Sight is a well-intentioned movie saddled with some bad writing, iffy acting, and, above all, too many plots that made me groan every time they switched between them.
It’s the true story of a Chinese immigrant eye surgeon who develops a process to cure the vision of some of his patients. It’s also the flashback story of his challenges growing up in China and moving to the United States for a better education.
When it’s about saving the eyesight of little girls and other patients, it’s a pretty decent film. It gives us his struggles and frustrations as some of his ideas fail, it follows him on first dates, and is generally a pretty well-told film with solid acting. If it has any problems, it comes from ham-handed late-stage faith-based twist that wasn’t set up and helped resolve an ego problem that came out of nowhere too.

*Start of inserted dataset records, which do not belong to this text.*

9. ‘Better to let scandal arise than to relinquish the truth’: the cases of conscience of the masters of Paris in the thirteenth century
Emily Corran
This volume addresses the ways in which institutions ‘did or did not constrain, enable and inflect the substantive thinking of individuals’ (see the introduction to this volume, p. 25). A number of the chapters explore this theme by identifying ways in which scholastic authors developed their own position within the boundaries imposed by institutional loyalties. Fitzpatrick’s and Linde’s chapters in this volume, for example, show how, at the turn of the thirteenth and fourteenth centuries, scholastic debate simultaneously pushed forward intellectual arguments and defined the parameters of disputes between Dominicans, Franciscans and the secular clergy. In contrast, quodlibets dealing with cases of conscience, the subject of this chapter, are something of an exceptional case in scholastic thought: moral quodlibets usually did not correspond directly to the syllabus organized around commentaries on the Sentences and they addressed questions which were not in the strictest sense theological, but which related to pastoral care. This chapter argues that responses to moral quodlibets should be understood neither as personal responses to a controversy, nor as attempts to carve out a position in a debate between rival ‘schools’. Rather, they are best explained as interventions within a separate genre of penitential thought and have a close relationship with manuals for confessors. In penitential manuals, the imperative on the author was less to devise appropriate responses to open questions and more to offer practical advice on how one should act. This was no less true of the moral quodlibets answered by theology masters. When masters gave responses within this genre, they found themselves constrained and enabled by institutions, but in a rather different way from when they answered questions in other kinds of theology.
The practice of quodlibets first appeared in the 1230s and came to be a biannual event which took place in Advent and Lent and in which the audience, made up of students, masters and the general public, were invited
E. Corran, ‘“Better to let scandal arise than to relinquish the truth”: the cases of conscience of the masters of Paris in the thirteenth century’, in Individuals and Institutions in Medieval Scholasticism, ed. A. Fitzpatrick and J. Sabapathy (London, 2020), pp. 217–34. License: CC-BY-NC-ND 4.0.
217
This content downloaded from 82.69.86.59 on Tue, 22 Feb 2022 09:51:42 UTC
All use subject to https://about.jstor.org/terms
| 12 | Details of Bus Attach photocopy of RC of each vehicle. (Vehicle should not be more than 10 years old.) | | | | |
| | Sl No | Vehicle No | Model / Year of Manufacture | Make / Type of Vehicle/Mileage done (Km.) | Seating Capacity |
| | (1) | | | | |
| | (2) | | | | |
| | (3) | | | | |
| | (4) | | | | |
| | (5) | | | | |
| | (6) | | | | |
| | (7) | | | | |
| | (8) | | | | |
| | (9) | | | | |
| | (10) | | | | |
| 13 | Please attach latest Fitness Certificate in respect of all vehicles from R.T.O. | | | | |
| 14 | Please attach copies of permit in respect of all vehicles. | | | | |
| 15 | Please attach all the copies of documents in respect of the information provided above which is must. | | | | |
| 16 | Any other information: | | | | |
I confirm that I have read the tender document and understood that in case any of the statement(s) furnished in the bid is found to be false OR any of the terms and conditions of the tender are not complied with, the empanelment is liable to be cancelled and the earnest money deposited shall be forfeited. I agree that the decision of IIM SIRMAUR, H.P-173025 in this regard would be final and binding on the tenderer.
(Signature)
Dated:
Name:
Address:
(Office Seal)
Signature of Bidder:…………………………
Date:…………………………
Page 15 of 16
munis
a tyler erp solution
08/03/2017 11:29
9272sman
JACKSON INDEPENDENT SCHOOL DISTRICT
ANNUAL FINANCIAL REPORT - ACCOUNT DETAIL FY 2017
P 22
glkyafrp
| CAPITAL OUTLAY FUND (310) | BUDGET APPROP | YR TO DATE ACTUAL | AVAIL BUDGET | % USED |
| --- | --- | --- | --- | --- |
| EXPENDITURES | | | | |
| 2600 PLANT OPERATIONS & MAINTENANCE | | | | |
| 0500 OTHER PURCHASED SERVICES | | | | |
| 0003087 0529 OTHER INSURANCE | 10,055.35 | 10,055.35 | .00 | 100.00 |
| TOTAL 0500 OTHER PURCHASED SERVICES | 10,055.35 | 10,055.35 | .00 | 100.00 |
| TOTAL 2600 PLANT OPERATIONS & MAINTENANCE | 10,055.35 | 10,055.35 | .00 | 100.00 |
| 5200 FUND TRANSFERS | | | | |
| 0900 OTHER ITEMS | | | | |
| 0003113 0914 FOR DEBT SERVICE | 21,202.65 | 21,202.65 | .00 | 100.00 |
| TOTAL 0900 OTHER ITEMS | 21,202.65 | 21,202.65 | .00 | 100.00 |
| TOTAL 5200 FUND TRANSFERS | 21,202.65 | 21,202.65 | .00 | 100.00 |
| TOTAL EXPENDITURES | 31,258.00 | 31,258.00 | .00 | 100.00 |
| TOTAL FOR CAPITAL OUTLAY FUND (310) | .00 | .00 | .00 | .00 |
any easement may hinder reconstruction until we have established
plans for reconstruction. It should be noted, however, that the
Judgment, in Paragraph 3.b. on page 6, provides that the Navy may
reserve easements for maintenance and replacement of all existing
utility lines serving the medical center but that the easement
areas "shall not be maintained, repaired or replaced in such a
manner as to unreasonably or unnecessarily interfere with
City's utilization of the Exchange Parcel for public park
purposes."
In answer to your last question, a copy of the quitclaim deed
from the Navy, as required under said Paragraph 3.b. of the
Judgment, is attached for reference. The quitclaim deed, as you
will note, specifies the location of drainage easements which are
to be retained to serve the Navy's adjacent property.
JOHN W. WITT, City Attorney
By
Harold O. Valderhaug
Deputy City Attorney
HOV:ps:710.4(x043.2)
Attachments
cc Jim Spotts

But the real problem comes from continuous flashbacks to his life in China (complete with an uncomfortable orientalist soundtrack). He lived through a moment of revolutionaries trying to take down ancient Chinese history, art, music, and science. And this COULD have – and should have – been a good story on its own, but crammed into this film’s main plot, it winds up being repetitive and tiresome. I rolled my eyes every time it flashed back.
This film tries too hard to be too many things. A film about a man’s struggle for an education in China is interesting. A film about a guy moving to the US for higher education and the resulting culture shock would also be interesting. A film about a genius eye surgeon saving lives would also be an interesting film. But cramming them all into one bloated film… not interesting. Very tedious and tiresome.